Purtroppo, ne muoiono più di 30 mila.

Per sfamare con la carne 7-8 miliardi di persone in tutto il mondo (senza contare l’infinita catena di ristoranti, alberghi/pensioni, fast food, piccoli locali, mense, bar, pub e qualsiasi altro tipo di esercizio che preveda la somministrazione di piatti a base di carne) servirebbero decine di miliardi di animali da allevamento.

Un dato che da solo basterebbe per comprendere l’assurda dimensione del fenomeno (che è del tutto nuovo).

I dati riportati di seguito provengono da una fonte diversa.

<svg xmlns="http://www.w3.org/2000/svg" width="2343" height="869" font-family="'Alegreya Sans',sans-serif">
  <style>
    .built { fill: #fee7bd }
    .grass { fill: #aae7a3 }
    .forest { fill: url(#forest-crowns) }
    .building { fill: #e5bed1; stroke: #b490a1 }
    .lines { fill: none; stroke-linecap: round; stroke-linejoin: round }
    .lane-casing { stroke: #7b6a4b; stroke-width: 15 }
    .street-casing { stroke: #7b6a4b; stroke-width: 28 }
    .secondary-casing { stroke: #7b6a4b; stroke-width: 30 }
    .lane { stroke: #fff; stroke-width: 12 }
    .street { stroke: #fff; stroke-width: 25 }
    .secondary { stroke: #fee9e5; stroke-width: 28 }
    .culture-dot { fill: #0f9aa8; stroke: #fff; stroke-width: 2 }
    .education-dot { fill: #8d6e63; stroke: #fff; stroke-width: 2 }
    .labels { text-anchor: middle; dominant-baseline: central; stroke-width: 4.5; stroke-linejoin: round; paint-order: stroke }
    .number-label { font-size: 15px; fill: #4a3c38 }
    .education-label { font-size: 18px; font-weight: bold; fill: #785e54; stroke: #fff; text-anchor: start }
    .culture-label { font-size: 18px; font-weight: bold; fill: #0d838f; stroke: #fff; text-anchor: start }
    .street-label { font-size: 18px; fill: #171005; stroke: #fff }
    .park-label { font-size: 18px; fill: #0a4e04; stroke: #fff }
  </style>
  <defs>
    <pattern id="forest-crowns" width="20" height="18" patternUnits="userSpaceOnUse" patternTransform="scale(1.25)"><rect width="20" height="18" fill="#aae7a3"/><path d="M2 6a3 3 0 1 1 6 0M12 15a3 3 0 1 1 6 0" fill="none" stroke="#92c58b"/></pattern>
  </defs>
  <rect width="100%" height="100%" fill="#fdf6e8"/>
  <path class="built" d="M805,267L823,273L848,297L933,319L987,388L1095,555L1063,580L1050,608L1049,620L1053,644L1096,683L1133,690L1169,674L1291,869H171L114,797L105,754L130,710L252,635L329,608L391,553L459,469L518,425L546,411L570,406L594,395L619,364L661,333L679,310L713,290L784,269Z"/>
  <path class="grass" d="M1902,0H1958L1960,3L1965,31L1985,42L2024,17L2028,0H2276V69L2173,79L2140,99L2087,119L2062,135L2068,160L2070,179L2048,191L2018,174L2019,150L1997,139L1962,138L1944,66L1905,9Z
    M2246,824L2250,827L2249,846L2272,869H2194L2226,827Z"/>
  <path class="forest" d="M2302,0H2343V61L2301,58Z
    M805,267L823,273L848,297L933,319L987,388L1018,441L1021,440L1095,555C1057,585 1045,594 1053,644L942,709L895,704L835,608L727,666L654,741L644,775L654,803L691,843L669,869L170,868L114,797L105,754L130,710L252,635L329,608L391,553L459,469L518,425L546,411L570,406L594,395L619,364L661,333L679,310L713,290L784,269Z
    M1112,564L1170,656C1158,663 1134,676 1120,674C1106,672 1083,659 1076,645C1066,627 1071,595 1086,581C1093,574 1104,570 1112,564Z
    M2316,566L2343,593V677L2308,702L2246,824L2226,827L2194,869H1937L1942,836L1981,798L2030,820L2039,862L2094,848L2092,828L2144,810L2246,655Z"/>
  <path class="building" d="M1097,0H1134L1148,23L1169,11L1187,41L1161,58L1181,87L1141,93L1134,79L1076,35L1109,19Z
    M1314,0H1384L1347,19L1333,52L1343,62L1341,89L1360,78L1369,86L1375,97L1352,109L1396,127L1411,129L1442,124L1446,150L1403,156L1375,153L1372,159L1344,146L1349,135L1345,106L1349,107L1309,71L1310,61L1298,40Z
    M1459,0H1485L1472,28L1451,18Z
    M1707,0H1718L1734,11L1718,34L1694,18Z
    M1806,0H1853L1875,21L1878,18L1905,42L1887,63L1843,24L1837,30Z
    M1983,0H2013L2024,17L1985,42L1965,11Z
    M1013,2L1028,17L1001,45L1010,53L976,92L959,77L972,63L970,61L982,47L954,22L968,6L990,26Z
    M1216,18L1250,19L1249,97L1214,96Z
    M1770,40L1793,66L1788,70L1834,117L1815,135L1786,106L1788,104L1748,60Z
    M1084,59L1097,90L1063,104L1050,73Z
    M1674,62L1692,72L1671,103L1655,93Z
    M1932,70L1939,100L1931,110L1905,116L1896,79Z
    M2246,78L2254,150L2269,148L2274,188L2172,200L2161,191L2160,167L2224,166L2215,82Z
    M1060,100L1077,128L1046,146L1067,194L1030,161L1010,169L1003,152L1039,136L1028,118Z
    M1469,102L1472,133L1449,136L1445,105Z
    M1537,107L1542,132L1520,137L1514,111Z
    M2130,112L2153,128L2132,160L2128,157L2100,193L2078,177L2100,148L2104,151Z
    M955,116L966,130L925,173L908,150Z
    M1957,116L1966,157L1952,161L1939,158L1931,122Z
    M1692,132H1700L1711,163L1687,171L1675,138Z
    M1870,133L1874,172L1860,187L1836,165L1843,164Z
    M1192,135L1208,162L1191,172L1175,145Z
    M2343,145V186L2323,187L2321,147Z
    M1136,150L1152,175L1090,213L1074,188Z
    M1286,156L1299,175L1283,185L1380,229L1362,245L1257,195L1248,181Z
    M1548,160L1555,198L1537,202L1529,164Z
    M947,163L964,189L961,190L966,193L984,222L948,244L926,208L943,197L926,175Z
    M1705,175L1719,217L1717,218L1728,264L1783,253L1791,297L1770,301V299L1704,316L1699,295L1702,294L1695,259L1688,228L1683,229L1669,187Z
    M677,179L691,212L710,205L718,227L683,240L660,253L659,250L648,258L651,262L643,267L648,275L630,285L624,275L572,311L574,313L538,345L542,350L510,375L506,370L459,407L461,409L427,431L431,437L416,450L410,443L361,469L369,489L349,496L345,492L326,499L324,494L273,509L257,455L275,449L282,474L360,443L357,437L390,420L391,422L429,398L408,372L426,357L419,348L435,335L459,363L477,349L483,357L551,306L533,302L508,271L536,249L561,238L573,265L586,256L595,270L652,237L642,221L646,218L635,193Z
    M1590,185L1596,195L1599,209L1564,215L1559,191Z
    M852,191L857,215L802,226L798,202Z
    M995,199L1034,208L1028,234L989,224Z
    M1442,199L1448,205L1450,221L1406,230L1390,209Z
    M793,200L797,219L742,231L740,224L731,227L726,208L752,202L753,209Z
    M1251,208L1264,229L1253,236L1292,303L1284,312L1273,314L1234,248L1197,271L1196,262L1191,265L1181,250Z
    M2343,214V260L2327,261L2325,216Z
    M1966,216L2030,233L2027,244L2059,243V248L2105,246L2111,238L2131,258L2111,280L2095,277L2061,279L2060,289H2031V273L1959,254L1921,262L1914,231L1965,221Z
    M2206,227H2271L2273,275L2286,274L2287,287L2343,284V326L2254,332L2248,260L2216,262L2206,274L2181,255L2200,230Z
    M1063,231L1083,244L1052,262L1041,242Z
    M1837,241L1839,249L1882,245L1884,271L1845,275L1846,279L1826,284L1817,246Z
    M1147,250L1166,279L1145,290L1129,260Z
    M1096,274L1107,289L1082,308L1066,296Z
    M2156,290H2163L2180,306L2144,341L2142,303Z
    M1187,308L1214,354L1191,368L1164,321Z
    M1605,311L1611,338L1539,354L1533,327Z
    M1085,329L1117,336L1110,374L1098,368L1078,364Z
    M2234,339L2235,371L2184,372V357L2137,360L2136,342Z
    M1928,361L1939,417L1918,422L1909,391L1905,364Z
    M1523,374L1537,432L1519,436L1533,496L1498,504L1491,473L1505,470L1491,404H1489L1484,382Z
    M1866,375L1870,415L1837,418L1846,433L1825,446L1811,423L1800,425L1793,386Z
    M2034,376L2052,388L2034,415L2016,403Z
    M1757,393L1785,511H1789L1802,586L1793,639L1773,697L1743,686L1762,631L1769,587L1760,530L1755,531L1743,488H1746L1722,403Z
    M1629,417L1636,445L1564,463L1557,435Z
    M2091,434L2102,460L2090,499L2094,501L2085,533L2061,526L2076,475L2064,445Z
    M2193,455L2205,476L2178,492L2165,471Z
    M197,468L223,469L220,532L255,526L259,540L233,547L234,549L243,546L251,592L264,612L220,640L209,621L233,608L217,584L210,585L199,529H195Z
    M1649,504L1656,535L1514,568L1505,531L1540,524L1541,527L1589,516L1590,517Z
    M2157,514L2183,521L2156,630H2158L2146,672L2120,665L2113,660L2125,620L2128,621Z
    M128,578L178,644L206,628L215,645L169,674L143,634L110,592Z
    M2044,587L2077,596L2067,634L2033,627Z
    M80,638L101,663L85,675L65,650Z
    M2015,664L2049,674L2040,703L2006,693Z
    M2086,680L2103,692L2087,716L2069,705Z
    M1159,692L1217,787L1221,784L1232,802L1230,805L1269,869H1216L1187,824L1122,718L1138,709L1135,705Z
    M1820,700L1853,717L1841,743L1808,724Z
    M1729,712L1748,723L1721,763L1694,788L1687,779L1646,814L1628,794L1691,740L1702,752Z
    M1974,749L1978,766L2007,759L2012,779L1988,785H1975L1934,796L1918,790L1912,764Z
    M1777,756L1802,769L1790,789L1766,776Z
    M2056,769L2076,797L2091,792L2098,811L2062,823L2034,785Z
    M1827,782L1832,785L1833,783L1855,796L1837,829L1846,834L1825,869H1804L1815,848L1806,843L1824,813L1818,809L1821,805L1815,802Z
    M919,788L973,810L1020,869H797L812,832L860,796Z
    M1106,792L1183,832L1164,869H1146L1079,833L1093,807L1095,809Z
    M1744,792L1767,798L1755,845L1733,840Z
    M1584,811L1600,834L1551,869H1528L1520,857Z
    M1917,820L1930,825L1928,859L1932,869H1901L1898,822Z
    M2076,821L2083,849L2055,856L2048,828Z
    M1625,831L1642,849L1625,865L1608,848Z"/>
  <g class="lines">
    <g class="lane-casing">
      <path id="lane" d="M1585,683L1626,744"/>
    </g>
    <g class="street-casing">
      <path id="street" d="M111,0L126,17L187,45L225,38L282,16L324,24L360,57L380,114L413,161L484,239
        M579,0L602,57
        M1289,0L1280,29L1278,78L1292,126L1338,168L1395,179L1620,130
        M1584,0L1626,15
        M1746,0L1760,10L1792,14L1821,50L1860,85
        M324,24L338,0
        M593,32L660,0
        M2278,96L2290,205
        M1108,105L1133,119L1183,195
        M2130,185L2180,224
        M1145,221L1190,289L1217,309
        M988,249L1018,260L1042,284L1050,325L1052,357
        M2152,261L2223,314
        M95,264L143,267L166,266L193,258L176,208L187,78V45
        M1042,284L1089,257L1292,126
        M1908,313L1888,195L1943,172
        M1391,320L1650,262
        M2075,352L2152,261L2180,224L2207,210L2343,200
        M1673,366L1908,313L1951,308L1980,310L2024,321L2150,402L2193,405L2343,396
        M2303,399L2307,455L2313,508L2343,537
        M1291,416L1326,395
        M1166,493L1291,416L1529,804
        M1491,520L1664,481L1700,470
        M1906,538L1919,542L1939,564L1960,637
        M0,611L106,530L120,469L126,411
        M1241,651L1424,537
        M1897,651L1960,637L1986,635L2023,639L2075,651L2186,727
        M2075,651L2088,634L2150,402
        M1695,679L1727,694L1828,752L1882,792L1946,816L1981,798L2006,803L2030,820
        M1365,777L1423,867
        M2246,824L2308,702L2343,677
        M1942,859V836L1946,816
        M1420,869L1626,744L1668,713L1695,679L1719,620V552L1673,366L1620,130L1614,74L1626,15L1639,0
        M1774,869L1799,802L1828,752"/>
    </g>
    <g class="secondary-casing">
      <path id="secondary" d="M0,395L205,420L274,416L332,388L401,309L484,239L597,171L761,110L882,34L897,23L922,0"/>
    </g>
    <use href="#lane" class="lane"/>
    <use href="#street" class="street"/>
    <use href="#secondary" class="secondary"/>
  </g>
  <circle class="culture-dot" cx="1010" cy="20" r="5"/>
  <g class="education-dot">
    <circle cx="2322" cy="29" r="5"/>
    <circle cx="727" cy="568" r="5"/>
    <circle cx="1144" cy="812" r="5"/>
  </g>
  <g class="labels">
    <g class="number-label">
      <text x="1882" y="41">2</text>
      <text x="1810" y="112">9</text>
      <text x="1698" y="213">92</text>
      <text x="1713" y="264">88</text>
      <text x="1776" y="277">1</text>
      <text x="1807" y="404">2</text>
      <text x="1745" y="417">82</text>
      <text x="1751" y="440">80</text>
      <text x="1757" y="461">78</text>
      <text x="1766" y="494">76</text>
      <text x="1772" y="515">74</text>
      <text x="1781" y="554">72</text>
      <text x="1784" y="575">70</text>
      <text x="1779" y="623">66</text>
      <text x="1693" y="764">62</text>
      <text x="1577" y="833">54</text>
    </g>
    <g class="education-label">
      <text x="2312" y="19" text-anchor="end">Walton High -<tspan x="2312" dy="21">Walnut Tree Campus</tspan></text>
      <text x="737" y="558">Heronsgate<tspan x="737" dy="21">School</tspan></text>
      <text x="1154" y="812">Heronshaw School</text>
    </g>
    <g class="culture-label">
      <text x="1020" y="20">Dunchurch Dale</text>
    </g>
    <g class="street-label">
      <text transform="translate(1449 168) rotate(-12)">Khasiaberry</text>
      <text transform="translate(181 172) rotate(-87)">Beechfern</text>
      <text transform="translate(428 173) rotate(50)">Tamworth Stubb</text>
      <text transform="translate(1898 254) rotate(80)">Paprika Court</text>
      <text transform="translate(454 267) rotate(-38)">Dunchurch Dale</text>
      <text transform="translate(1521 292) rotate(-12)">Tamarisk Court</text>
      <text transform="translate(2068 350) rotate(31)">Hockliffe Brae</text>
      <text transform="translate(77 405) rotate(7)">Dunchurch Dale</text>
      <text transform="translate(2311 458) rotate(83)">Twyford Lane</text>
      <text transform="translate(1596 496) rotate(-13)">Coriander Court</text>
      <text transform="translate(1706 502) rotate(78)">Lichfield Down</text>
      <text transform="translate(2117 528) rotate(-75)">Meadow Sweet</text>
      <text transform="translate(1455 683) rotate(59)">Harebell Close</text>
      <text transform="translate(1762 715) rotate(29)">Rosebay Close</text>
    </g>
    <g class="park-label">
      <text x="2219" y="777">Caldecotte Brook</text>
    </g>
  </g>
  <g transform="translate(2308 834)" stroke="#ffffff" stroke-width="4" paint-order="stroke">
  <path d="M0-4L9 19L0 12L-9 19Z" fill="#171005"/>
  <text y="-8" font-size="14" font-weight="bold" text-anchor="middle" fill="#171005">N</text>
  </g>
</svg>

Ora, ha spiegato in un articolo di gennaio su Il fatto alimentare Gianna Ferretti, docente presso la scuola di specializzazione in Scienza dell’alimentazione dell’Università delle Marche, c’è da attendere che il prezzo di questa “carne etica” sia davvero a portata di mano del consumatore.

Nel 2013, il primo hamburger prodotto in laboratorio (al momento si parla solo di carne macinata, non certo di una bistecca) aveva un prezzo pari a 300 mila dollari! Tre anni dopo si è riusciti a produrre il medesimo hamburger ad un prezzo pari a 36 dollari la libbra (circa mezzo chilogrammo).